▶ [Source extract]:

Semantic Web, Read/Write Internet, and Online Community Collaboration

Filed under: IT, Pers — FreyGuy @ 2:43:31


I am very happy to see the growth of more innovative applications on the Internet, particular those that involve truly coming together and building knowledge that will bring us forward whether it is artistically, intellectually, politically, or productively. The advent of what is being called the read/write Internet is a great step toward collaborative cultures coming together. I love sites like Wikipedia (although it has its critics), based on the great Wiki technology, the Rosetta Project which is documenting human languages, and ibiblio (a content aggregator of free information) – these use community submission to build content. By developing these kinds of huge scale bodies-of-work, we approach the ideal that Vannevar Bush envisioned with his ideas of memex.

The Semantic Web is a term, coined by Tim Berners-Lee (W3C founder), to describe how information can be made more useful on the Web. Specifically – “The Semantic Web is an extension of the current web in which information is given well-defined meaning, better enabling computers and people to work in cooperation.” – Tim Berners-Lee (from the article The Semantic Web, Scientific American-May 2001).

For several years Dr. Ted Nelson has been working in related areas while working toward Xanadu. He, Tim Berners-Lee, and a host of others have been working to realize the vision of Dr. Vannevar Bush (a brilliant researcher and scientist) who pioneered the idea of contextualizing and linking knowledge – making it much more accessible than traditional methods of presentation. In a July 1945 article published in the Atlantic Monthly, Dr. Bush wrote a paper describing this idea in a broad and philosophical sense entitled “As We May Think.”

Conspiracy theorists and UFO believers have even speculated that Dr. Bush’s efforts in this area came about through his contact with the aliens that allegedly crash-landed in the desert of Roswell ;-). I don’t buy into that explanation (the man was a brilliant visionary, before and after the Roswell incident), but there is no doubt that he brought this idea, as old as epistemology itself, new life in the 20th century.

These are truly big thinkers and they can be considered practical technicians in this modern-day epistemological effort to bring meaning
and newfound usefulness to the creation of knowledge brought about by the explosion of science in the late 19th and 20th centuries. In the days of our Founding Fathers, between Thomas Jefferson and Benjamin Franklin, given enough time and intellect, one could know pretty much all there was to know at that point in modern history. But, just 100-150 years later, science has changed the world irreversibly not only with its advancements but in the amount of knowledge that has been created – to the point that it has grown to the level where no single person has the capacity to understand and know all that is knowable.

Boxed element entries

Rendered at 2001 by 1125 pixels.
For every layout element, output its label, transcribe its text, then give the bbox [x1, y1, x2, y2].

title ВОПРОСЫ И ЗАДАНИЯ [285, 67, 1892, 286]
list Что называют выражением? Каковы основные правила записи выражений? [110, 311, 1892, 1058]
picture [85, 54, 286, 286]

▶ [Objective]: Decide whether each statement agrees with the Semantic Web post, answering yes or no and quoting the words of the post that settle it. 1. Tim Berners-Lee coined the term "Semantic Web." 2. The writer accepts the Roswell explanation for Dr. Bush's work. 3. "As We May Think" appeared in the Atlantic Monthly in July 1945. Rely on nothing but the Semantic Web post.

▶ [Exercise solution]:
1. Yes: "The Semantic Web is a term, coined by Tim Berners-Lee (W3C founder)"
2. No: "I don’t buy into that explanation"
3. Yes: "In a July 1945 article published in the Atlantic Monthly"